“It is unlawful for employers to discriminate against employees on the basis of religion,” Kelly Shackelford, President, CEO, and Chief Counsel for First Liberty, one of the firms representing Groff, said in a press release provided to The Daily Wire. “It’s time for the Supreme Court to reconsider a decades old case that favors corporations and the government over the religious rights of employees.”
In 2012, Gerald Groff began working for the United States Postal Service in Lancaster County, Pennsylvania, after looking for a job that wouldn’t make him work on Sundays. In accordance with his religious beliefs, Groff wanted to keep the Christian Sabbath.
The post office began package delivery on Sundays for Amazon, leading Groff to decide to be moved to a different branch, although it hurt his employment standing.
The post office then began to make deliveries on Sundays, so Groff requested a religious accommodation in order to keep the Sabbath on Sunday. At first, he was given the accommodation and permitted to work more on other days. The postal service then only gave him options that would still make him work on Sundays.
Groff stepped down and sued the United States Postal Service (USPS).
In a May ruling, the Third U.S. Circuit Court of Appeals agreed with a lower court’s findings favoring USPS.
According to the appeals court’s decision, a district court “found that USPS provided evidence” in various areas showing “undue hardship.” It also said giving Groff Sundays off “was an undue hardship” in part because it would make the sole other substitute carrier work all Sundays with no time off, even though those workers work “as needed.”
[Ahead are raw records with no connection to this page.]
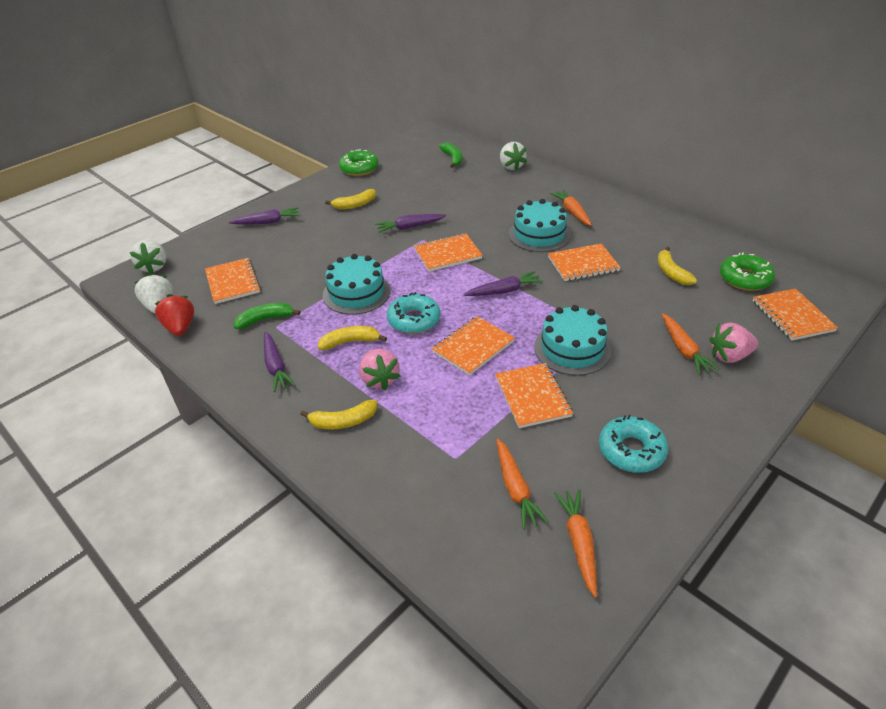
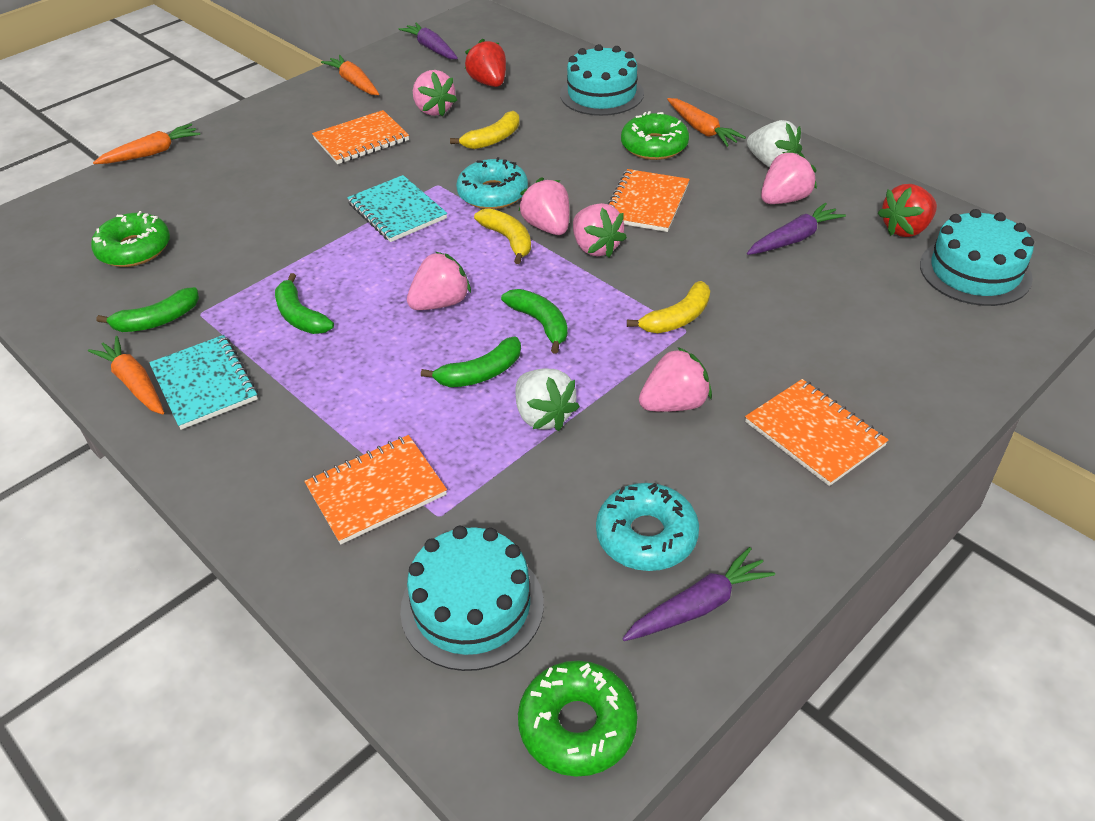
green banana: [234,303,300,329] [439,142,462,168] = 2 -> [96,287,199,332] [275,273,334,334] [421,337,521,387] [501,289,568,354] = 4
green donut: [339,149,379,176] [720,252,775,291] = 2 -> [91,211,170,267] [518,661,638,777] [621,111,689,160] = 3
orange notebook: [205,258,261,304] [414,233,483,272] [432,316,515,375] [495,363,573,428] [548,243,621,281] [753,288,838,341] = 6 -> [304,435,447,544] [312,110,409,164] [608,169,690,232] [745,379,888,486] = 4
pink strawberry: [359,349,401,390] [709,323,758,363] = 2 -> [407,252,471,310] [413,70,457,117] [519,177,569,235] [573,203,627,257] [639,347,712,412] [761,151,817,204] = 6
purple carrot: [229,207,300,224] [264,331,296,392] [375,214,446,233] [463,271,543,296] = 4 -> [399,22,458,59] [622,547,775,641] [747,203,846,255] = 3
red strawberry: [155,294,194,336] = 1 -> [465,38,506,87] [878,184,937,237] = 2
turquoise notebook: none = 0 -> [149,335,258,430] [347,175,447,242] = 2
white strawberry: [129,240,166,274] [134,273,173,313] [500,142,527,171] = 3 -> [515,368,580,431] [747,120,802,167] = 2
yellow banana: [300,400,377,429] [318,326,387,350] [325,189,376,209] [658,247,697,285] = 4 -> [450,111,520,149] [474,208,531,264] [627,281,710,333] = 3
One was regarding if an employer can show that there is “undue hardship” on their business because a “requested accommodation” places a burden on a worker’s co-workers instead of the business.
They also asked the Supreme Court to question if it should “disapprove” a prior decision made in Trans World Airlines, Inc. v. Hardison (1977) wherein the “more-than-de-minimis-cost test” was established for not granting religious accommodations. In that case, the high court essentially ruled that an undue hardship amounted to making a company take on “more than a de minimis cost.”